**Provided information:**

•••

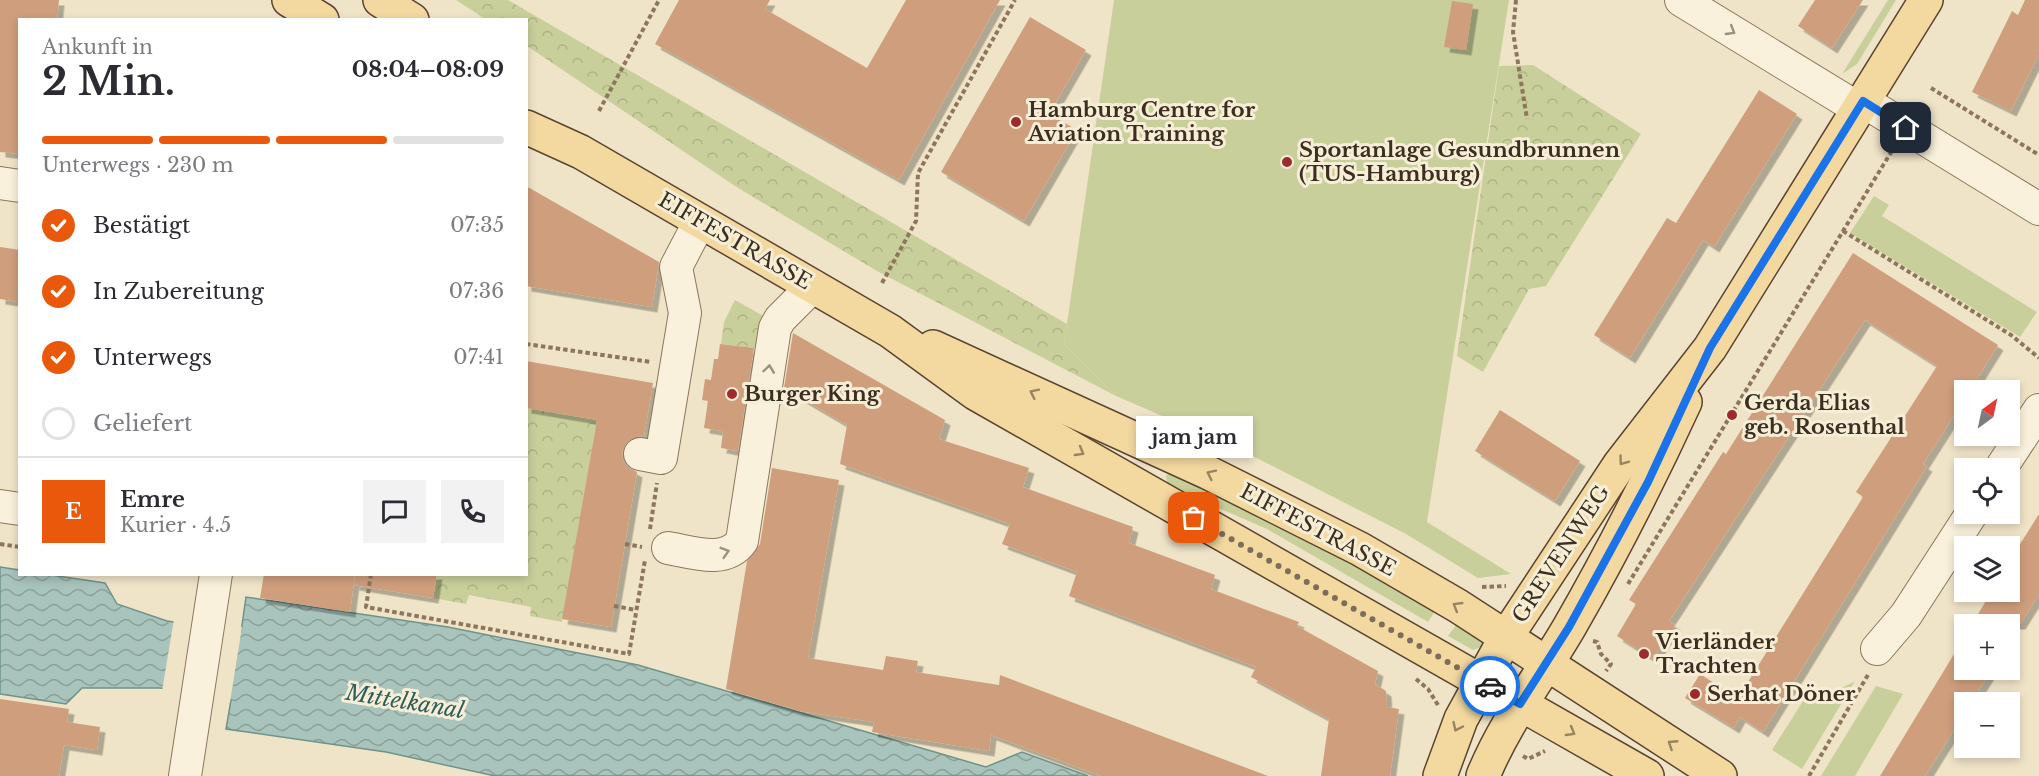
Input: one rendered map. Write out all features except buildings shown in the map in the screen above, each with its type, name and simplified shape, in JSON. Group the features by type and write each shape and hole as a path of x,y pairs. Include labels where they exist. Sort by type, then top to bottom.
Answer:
{"main road":[{"path":"380,0 409,18"},
{"name":"GREVENWEG","path":"1440,776 1452,739 1480,680 1506,637 1620,464 1710,348 1926,0"},
{"name":"EIFFESTRASSE","path":"528,106 581,152"},
{"name":"EIFFESTRASSE","path":"528,128 581,152 813,286 890,331 975,393 1647,776"},
{"name":"EIFFESTRASSE","path":"890,331 958,357 1237,487 1360,549 1506,637 1720,776"},
{"name":"GREVENWEG","path":"1483,776 1520,704 1569,627 1648,482 1710,348"}],"street":[{"path":"1681,0 1861,105 1906,128 2039,209"},
{"path":"0,183 18,186"},
{"path":"651,456 676,366 685,313 676,267 700,221"},
{"path":"652,548 722,555 733,551 742,542 775,328 780,319 813,286"},
{"path":"2008,458 2039,410"},
{"path":"0,506 18,509"},
{"path":"1877,649 1906,615 1965,524"},
{"path":"185,776 216,576"}],"path":[{"path":"599,111 659,0"},
{"path":"882,283 916,221 918,174 1015,0"},
{"path":"1516,0 1513,32 1527,119"},
{"path":"1931,88 2039,155"},
{"path":"1626,587 1906,128"},
{"path":"1843,231 2011,335 2039,358"},
{"path":"528,344 676,366"},
{"path":"371,576 366,607 629,654 636,610 652,548 651,456"},
{"path":"0,544 18,547"},
{"path":"625,544 652,548"},
{"path":"1472,583 1491,587 1504,585 1514,591"},
{"path":"614,606 636,610"},
{"path":"1600,632 1597,642 1601,654 1611,664 1606,672"},
{"path":"1584,638 1597,642"},
{"path":"1809,776 1867,680 1877,649"},
{"path":"1416,671 1413,677 1422,683 1435,698 1438,706 1448,712"},
{"path":"1520,754 1528,759 1549,750"}],"green space":[{"path":"456,0 508,0 1067,324 1064,344 1116,396 877,271 738,188 528,47 528,18 483,18"},
{"name":"Sportanlage Gesundbrunnen (TUS-Hamburg)","path":"1114,0 1509,0 1427,522 1511,574 1478,578 1406,534 1239,449 1116,396 1064,344"},
{"path":"1888,0 1896,0 1857,64 1842,74"},
{"path":"1533,65 1641,134 1546,286 1529,289 1483,372 1457,356 1499,66"},
{"path":"1874,196 1889,205 1882,216 2037,312 2020,337 1850,233"},
{"path":"735,300 767,318 762,349 721,344 724,322"},
{"path":"528,408 597,420 562,622 530,616 531,607 469,595 466,604 433,598 437,576 528,576"},
{"path":"1170,472 1275,520 1437,608 1428,622 1267,529 1168,486 1166,476"},
{"path":"1459,621 1483,638 1482,647 1473,650 1448,636"},
{"path":"1855,681 1802,769 1772,750 1803,701 1823,691 1830,694"},
{"path":"1876,686 1903,694 1855,776 1821,776"}],"water":[{"name":"Mittelkanal","path":"0,567 18,570 18,576 58,576 105,583 117,604 167,621 241,632 246,597 448,627 638,665 986,767 1022,752 1088,776 495,776 386,752 226,729 231,700 160,688 82,688 66,704 0,694"}],"pier":[{"path":"174,619 242,627 230,702 162,691"}],"way so far":[{"path":"1194,518 1490,686"}],"place":[{"name":"Hamburg Centre for Aviation Training","path":"1016,122"},
{"name":"Sportanlage Gesundbrunnen (TUS-Hamburg)","path":"1287,162"},
{"name":"Burger King","path":"732,394"},
{"name":"Gerda Elias geb. Rosenthal","path":"1732,415"},
{"name":"jam jam","path":"1194,518"},
{"name":"Vierländer Trachten","path":"1644,654"},
{"name":"Serhat Döner","path":"1695,694"}],"route":[{"path":"1490,686 1520,704 1569,627 1648,482 1710,348 1863,101 1906,128"}]}
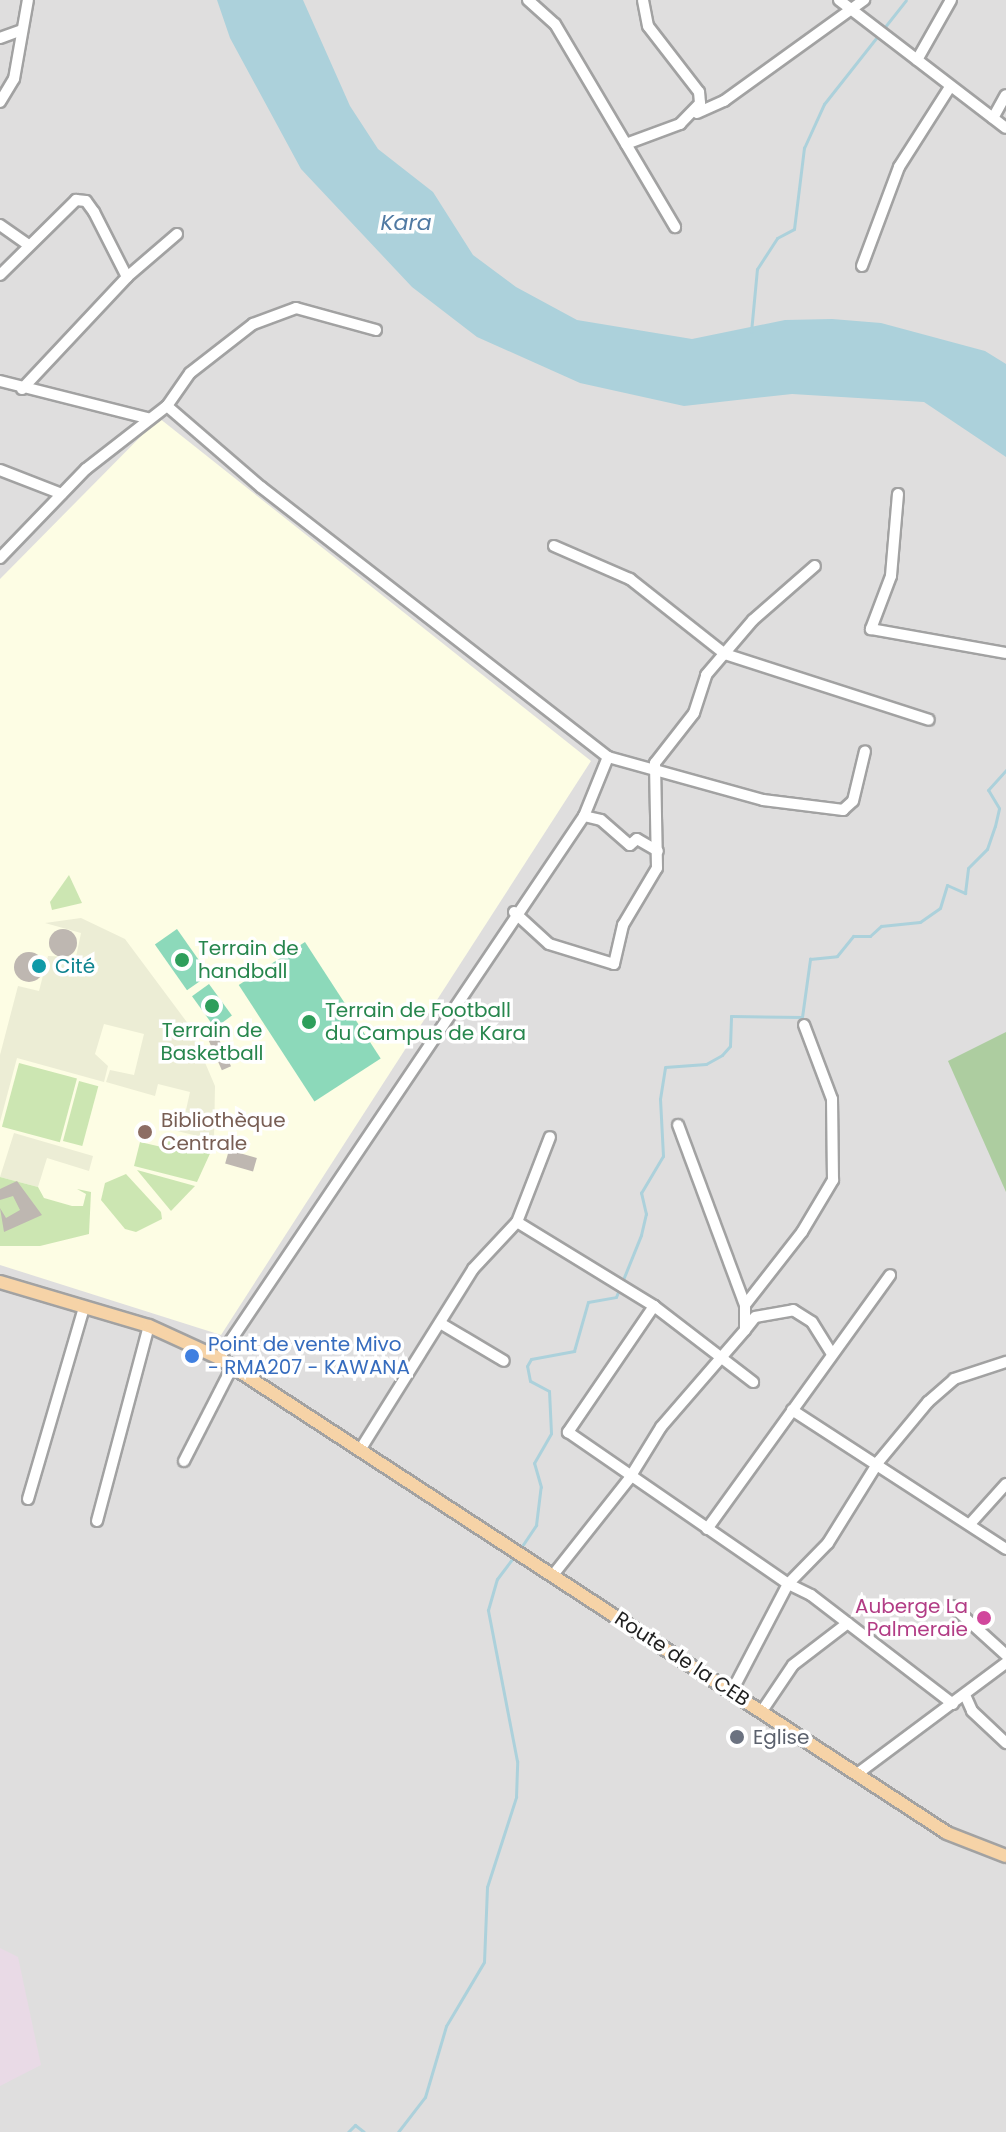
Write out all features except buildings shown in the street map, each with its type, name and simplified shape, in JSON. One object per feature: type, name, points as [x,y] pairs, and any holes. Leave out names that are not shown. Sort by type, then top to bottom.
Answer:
[{"type":"main road","name":"Route de la CEB","points":[[0,1282],[149,1326],[219,1358],[947,1833],[1006,1856]]},
{"type":"street","points":[[0,102],[14,79],[28,0]]},
{"type":"street","points":[[528,0],[555,24],[675,227]]},
{"type":"street","points":[[643,0],[648,26],[699,92],[697,113]]},
{"type":"street","points":[[839,0],[886,40],[1006,128]]},
{"type":"street","points":[[626,144],[656,136],[724,101],[853,13],[864,0]]},
{"type":"street","points":[[917,60],[951,0]]},
{"type":"street","points":[[0,38],[22,30]]},
{"type":"street","points":[[862,266],[899,167],[950,87]]},
{"type":"street","points":[[993,118],[1006,95]]},
{"type":"street","points":[[0,275],[67,204],[86,201],[127,277]]},
{"type":"street","points":[[0,225],[29,245]]},
{"type":"street","points":[[22,389],[127,277],[177,234]]},
{"type":"street","points":[[0,558],[62,494],[147,418],[167,406],[190,373],[280,311],[296,308],[376,330]]},
{"type":"street","points":[[0,381],[147,418]]},
{"type":"street","points":[[167,406],[261,487],[608,757],[763,800],[843,810],[853,801],[865,751]]},
{"type":"street","points":[[0,470],[62,494]]},
{"type":"street","points":[[898,494],[891,576],[871,629],[1006,653]]},
{"type":"street","points":[[554,546],[630,579],[725,654],[929,720]]},
{"type":"street","points":[[514,912],[549,944],[614,964],[623,925],[655,875],[658,851],[654,770],[694,713],[706,675],[815,566]]},
{"type":"street","points":[[219,1358],[327,1204],[514,912],[584,816],[608,757]]},
{"type":"street","points":[[584,816],[601,820],[630,845],[637,839],[658,851]]},
{"type":"street","points":[[745,1305],[802,1232],[833,1180],[832,1099],[804,1025]]},
{"type":"street","points":[[678,1125],[745,1305],[745,1330]]},
{"type":"street","points":[[360,1450],[473,1269],[517,1222],[550,1137]]},
{"type":"street","points":[[517,1222],[654,1306],[753,1382]]},
{"type":"street","points":[[707,1529],[831,1352],[890,1275]]},
{"type":"street","points":[[654,1306],[568,1432],[629,1479],[848,1623],[953,1704]]},
{"type":"street","points":[[28,1499],[84,1307]]},
{"type":"street","points":[[553,1575],[629,1479],[719,1353],[755,1317],[793,1310],[812,1322],[831,1352]]},
{"type":"street","points":[[440,1323],[504,1361]]},
{"type":"street","points":[[97,1521],[149,1326]]},
{"type":"street","points":[[732,1691],[788,1584],[828,1543],[879,1461],[954,1379],[1006,1362]]},
{"type":"street","points":[[184,1461],[232,1367]]},
{"type":"street","points":[[792,1410],[879,1461],[1006,1549]]},
{"type":"street","points":[[970,1524],[1006,1484]]},
{"type":"street","points":[[952,1606],[1006,1655]]},
{"type":"street","points":[[762,1711],[793,1665],[848,1623]]},
{"type":"street","points":[[857,1774],[1006,1663]]},
{"type":"street","points":[[965,1695],[1006,1743]]},
{"type":"shaded area","points":[[0,0],[1006,0],[1006,2132],[0,2132]]},
{"type":"shaded area","points":[[159,418],[591,761],[221,1335],[0,1265],[0,579]]},
{"type":"shaded area","points":[[81,918],[125,939],[189,1025],[215,1086],[214,1140],[173,1130],[176,1118],[184,1119],[190,1092],[158,1084],[155,1096],[106,1082],[110,1070],[134,1075],[144,1034],[104,1024],[95,1054],[108,1066],[104,1082],[17,1058],[0,1122],[0,1055],[18,986],[39,991],[48,956],[76,957],[81,933],[45,923]]},
{"type":"shaded area","points":[[14,1133],[93,1156],[89,1171],[47,1158],[38,1187],[0,1177]]},
{"type":"shaded area","points":[[0,1948],[18,1957],[41,2065],[0,2086]]},
{"type":"green space","points":[[69,875],[82,903],[52,910],[50,902]]},
{"type":"green space","name":"Terrain de handball","points":[[177,929],[209,975],[187,990],[155,944]]},
{"type":"green space","name":"Terrain de Football du Campus de Kara","points":[[305,942],[381,1059],[314,1102],[239,985]]},
{"type":"green space","name":"Terrain de Basketball","points":[[209,984],[232,1016],[215,1028],[192,996]]},
{"type":"green space","points":[[1006,1032],[1006,1192],[948,1061]]},
{"type":"green space","points":[[19,1063],[77,1079],[60,1142],[2,1127]]},
{"type":"green space","points":[[79,1081],[98,1086],[82,1146],[63,1141]]},
{"type":"green space","points":[[171,1135],[213,1147],[197,1182],[134,1166],[140,1142],[166,1148]]},
{"type":"green space","points":[[137,1170],[195,1186],[171,1211]]},
{"type":"green space","points":[[126,1174],[161,1212],[162,1219],[136,1232],[125,1229],[101,1200],[105,1183]]},
{"type":"green space","points":[[0,1177],[38,1187],[44,1198],[72,1206],[83,1206],[86,1194],[77,1189],[91,1192],[89,1234],[40,1246],[0,1246]]},
{"type":"water","name":"Kara","points":[[217,0],[303,0],[350,106],[378,149],[433,192],[473,255],[516,287],[577,320],[692,339],[785,320],[832,319],[881,323],[985,351],[1006,364],[1006,457],[924,402],[792,394],[684,406],[580,383],[477,337],[412,287],[301,169],[230,38]]},
{"type":"waterway","points":[[751,332],[757,269],[777,238],[794,229],[804,148],[824,104],[906,0]]},
{"type":"waterway","points":[[520,1549],[536,1525],[541,1487],[534,1463],[551,1433],[549,1391],[530,1381],[527,1366],[531,1359],[574,1351],[588,1302],[616,1297],[641,1235],[646,1214],[641,1193],[663,1156],[660,1099],[665,1067],[706,1064],[722,1055],[730,1046],[731,1016],[802,1017],[810,959],[837,956],[853,936],[870,936],[881,926],[920,922],[940,908],[947,885],[965,893],[968,868],[987,849],[995,826],[999,808],[988,790],[1006,770]]},
{"type":"waterway","points":[[398,2132],[425,2097],[446,2026],[484,1962],[487,1887],[516,1797],[517,1761],[488,1610],[497,1579],[515,1555]]},
{"type":"waterway","points":[[348,2132],[355,2125],[364,2132]]},
{"type":"place","name":"Terrain de handball","points":[[182,960]]},
{"type":"place","name":"Cité","points":[[39,966]]},
{"type":"place","name":"Terrain de Basketball","points":[[212,1006]]},
{"type":"place","name":"Terrain de Football du Campus de Kara","points":[[309,1022]]},
{"type":"place","name":"Bibliothèque Centrale","points":[[145,1132]]},
{"type":"place","name":"Point de vente Mivo - RMA207 - KAWANA","points":[[192,1356]]},
{"type":"place","name":"Auberge La Palmeraie","points":[[984,1618]]},
{"type":"place","name":"Eglise","points":[[737,1737]]}]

•••

**Work instruction:** Every line holding the string "each" should be copied here, so please find those lines in the data.

**Written answer:**
Input: one rendered map. Write out all features except buildings shown in the map in the screen above, each with its type, name and simplified shape, in JSON. Group the features by type and write each shape and hole as a path of x,y pairs. Include labels where they exist. Sort by type, then top to bottom.
Write out all features except buildings shown in the street map, each with its type, name and simplified shape, in JSON. One object per feature: type, name, points as [x,y] pairs, and any holes. Leave out names that are not shown. Sort by type, then top to bottom.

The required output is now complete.